Mais en Argentine, quelque chose d’autre s’est produit.
Le rock s’est mêlé à :
- la mélancolie du tango
- les rythmes du folklore
- l’énergie brute de Buenos Aires
Une musique à la fois sophistiquée et populaire, capable de passer d’un stade plein à un petit bar de quartier sans perdre de son intensité, tout en affirmant une identité propre.
- Des idoles qui remplissent des stades
En Argentine, les stars du rock sont des figures presque divines.
Quand le Indio Solari joue, ce sont des centaines de milliers de personnes qui se déplacent.
Quand Soda Stereo tournait, toute l’Amérique latine chantait leurs morceaux.
Mais ce qui frappe le plus, ce n’est pas la taille des concerts.
C’est l’engagement du public. Ici, on ne vient pas seulement écouter. On vient vivre une expérience de vie.

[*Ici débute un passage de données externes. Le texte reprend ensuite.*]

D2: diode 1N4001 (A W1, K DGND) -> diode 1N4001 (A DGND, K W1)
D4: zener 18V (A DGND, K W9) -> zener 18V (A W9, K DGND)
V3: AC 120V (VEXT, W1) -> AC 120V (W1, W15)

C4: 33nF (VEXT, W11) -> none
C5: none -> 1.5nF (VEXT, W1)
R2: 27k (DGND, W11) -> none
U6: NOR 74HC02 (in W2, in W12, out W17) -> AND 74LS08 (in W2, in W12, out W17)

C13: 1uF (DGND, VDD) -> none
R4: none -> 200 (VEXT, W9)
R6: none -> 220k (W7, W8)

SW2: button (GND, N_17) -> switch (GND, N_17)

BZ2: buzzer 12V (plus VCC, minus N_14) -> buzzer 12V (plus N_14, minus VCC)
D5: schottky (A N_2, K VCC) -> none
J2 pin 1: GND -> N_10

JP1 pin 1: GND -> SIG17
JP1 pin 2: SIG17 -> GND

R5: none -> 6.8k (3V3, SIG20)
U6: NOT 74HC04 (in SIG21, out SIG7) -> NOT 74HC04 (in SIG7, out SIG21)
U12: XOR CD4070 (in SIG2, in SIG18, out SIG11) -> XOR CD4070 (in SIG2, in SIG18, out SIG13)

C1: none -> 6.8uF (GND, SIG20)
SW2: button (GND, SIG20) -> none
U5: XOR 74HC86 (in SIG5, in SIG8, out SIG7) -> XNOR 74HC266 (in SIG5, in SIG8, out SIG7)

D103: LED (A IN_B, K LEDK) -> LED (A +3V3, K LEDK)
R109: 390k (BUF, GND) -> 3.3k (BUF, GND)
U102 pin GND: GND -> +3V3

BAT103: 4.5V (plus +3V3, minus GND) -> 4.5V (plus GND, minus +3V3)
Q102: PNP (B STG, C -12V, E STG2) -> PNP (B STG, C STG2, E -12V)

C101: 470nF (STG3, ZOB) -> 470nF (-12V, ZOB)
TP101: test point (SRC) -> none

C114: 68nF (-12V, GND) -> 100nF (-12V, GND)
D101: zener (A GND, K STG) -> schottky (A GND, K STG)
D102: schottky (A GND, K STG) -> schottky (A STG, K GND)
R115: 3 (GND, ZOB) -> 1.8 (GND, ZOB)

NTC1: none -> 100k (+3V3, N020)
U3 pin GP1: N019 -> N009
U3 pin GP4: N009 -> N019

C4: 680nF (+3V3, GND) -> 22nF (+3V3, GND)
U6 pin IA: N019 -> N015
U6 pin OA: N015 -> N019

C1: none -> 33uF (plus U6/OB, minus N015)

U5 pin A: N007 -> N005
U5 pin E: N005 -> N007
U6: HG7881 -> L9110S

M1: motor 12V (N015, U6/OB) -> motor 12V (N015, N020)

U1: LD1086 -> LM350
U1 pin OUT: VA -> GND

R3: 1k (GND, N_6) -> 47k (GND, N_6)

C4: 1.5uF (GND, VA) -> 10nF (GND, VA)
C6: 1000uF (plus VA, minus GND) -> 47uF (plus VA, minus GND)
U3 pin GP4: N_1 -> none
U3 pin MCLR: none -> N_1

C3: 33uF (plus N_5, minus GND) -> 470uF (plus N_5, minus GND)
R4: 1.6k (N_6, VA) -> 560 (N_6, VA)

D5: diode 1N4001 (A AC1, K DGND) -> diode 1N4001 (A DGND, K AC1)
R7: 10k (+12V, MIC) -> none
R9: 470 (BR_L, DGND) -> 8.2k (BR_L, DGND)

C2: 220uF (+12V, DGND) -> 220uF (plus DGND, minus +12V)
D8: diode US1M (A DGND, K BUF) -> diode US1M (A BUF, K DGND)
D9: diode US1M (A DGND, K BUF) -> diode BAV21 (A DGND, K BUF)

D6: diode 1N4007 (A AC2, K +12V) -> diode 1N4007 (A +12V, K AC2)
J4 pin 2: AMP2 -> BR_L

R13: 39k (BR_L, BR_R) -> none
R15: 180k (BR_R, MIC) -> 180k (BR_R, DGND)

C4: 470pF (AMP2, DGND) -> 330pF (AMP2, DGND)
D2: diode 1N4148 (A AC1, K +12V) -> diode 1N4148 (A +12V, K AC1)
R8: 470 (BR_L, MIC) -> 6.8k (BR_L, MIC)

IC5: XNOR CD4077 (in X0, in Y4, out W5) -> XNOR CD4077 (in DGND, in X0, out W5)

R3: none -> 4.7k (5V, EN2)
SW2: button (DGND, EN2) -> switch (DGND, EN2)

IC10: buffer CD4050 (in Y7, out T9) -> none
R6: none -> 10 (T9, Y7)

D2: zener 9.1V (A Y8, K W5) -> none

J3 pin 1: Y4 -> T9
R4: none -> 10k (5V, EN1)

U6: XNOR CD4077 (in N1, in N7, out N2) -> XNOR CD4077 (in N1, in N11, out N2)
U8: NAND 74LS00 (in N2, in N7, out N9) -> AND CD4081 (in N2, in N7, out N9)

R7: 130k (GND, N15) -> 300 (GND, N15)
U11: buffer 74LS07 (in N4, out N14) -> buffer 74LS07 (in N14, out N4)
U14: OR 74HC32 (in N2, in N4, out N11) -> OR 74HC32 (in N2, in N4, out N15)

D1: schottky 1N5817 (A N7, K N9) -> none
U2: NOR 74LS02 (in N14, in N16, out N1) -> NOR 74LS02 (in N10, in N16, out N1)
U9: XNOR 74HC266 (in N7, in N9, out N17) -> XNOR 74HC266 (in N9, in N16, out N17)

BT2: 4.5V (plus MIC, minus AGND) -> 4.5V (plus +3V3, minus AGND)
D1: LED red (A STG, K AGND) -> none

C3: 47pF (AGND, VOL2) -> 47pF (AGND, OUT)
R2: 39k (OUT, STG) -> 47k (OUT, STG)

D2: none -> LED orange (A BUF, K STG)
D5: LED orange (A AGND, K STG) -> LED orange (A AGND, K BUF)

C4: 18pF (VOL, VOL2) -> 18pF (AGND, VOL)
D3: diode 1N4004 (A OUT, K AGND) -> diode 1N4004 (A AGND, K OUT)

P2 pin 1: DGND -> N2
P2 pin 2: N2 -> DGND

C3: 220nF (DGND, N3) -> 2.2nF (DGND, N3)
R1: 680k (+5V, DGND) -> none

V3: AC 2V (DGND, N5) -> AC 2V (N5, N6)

- Une scène toujours bien vivante
Aujourd’hui, le rock partage l’affiche avec la trap et le reggaeton.
Mais il n’a pas disparu — il s’est adapté.
Dans les bars de San Telmo, dans les salles de concert de Palermo, dans les festivals comme Cosquín Rock, il continue de vibrer.
Et surtout, il continue de se transmettre.
Des parents aux enfants, et des vinyles aux playlists Spotify.
- Sur les traces du rock à Buenos Aires
Pour les visiteurs, la ville offre mille façons de plonger dans cet univers :
- Parque Rivadavia pour chiner des vinyles
- Luna Park ou Gran Rex pour les grandes scènes
- les bars de Palermo et San Telmo pour le rock live
Et pour les plus motivés, une escapade à Cosquín Rock, la véritable Mecque du genre en Argentine.